Deriving electron densities from linear polarization observations of the white-light corona during the 2020 December 14 total solar eclipse
Total solar eclipses provide a unique - albeit temporary - window into the lower corona. Normally, researchers use coronagraphs, such as the Large Angle Spectrometric Coronagraph (LASCO), to observe the solar corona. A coronagraph is an observing instrument with an occulting disk which blocks the bright disk of the Sun, allowing the fainter corona to shine out behind it. However, the issue with coronagraphs lies in the fundamental nature of electromagnetic waves and how they scatter off the limb of the occulting disk and are therefore detected by the instrument as stray light. Consequently, the very lower part of the corona is difficult to observe in this way. This is where the perfect cosmic coincidence of a total solar eclipse comes into play. Since the Moon is 400 times smaller than the Sun, and the Sun happens to be 400 times further away from the Earth than the Moon, the lunar and solar disks, therefore, appear the same size in the sky to an observer on Earth – a perfect occulting disk!

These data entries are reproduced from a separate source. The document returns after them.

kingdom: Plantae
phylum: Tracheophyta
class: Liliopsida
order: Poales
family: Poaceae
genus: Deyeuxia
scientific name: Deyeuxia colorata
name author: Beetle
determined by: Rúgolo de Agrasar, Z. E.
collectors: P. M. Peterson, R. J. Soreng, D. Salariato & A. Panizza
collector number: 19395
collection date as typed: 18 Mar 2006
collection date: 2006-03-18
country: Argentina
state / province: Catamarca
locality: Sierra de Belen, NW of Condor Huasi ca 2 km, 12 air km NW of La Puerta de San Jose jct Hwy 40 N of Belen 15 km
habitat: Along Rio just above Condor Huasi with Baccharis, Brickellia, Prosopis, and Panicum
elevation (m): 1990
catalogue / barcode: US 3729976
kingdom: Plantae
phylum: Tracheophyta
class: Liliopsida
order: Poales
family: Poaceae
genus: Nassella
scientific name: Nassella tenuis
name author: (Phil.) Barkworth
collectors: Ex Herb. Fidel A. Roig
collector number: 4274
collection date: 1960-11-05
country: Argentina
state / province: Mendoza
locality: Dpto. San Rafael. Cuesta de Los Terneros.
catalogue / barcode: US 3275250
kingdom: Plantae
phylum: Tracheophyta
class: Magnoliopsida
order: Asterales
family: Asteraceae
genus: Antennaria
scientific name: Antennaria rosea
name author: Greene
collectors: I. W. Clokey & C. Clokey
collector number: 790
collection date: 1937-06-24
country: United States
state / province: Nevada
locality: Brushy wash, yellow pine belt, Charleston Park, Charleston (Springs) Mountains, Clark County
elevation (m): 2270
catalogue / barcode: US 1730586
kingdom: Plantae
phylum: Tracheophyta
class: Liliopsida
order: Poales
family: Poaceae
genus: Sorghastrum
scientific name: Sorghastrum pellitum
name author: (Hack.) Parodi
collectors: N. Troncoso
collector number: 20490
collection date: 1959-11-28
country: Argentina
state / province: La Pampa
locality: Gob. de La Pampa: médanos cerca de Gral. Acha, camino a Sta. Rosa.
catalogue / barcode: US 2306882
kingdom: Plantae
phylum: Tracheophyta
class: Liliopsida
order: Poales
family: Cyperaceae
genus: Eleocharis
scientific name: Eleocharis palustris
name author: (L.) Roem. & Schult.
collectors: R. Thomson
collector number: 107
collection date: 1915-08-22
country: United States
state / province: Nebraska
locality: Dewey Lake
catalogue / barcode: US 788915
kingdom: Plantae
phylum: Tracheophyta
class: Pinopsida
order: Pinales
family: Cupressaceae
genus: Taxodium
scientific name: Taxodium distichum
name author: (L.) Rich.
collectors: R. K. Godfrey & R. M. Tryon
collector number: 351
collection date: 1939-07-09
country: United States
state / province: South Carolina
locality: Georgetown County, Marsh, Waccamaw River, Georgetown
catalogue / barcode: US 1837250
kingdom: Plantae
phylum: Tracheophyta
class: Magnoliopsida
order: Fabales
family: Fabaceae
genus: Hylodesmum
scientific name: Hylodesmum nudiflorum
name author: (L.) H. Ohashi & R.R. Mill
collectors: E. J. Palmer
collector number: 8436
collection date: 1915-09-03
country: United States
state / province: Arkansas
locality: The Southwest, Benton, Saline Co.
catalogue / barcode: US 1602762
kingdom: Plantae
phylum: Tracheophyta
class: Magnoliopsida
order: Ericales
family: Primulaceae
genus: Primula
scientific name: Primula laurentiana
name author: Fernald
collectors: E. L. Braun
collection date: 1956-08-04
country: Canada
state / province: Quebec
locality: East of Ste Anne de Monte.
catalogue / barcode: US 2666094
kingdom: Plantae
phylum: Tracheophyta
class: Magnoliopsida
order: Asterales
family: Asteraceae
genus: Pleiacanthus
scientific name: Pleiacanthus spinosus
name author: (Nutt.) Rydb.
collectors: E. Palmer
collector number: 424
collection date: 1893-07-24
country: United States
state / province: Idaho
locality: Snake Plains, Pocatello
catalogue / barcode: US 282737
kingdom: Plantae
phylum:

One of the important physical parameters to determine when studying the solar corona is the electron density. This can be determined by taking white-light polarisation images of the corona during the totality of a total solar eclipse. Various image processing techniques can then be used to bring out as much information in the images as possible, followed by an inversion technique, originally developed in the 1950s, which can be used to determine the electron density from the brightness of these polarised images. I am part of the team which sent an instrument - the Coronal Imaging Polariser (CIP) - to the total solar eclipse which occurred on December 14th, 2020, in South America. The instrument was named CIP since, in Welsh, to take a "cip" at something is to take a quick look - fitting since totality during a total solar eclipse typically only lasts a few minutes!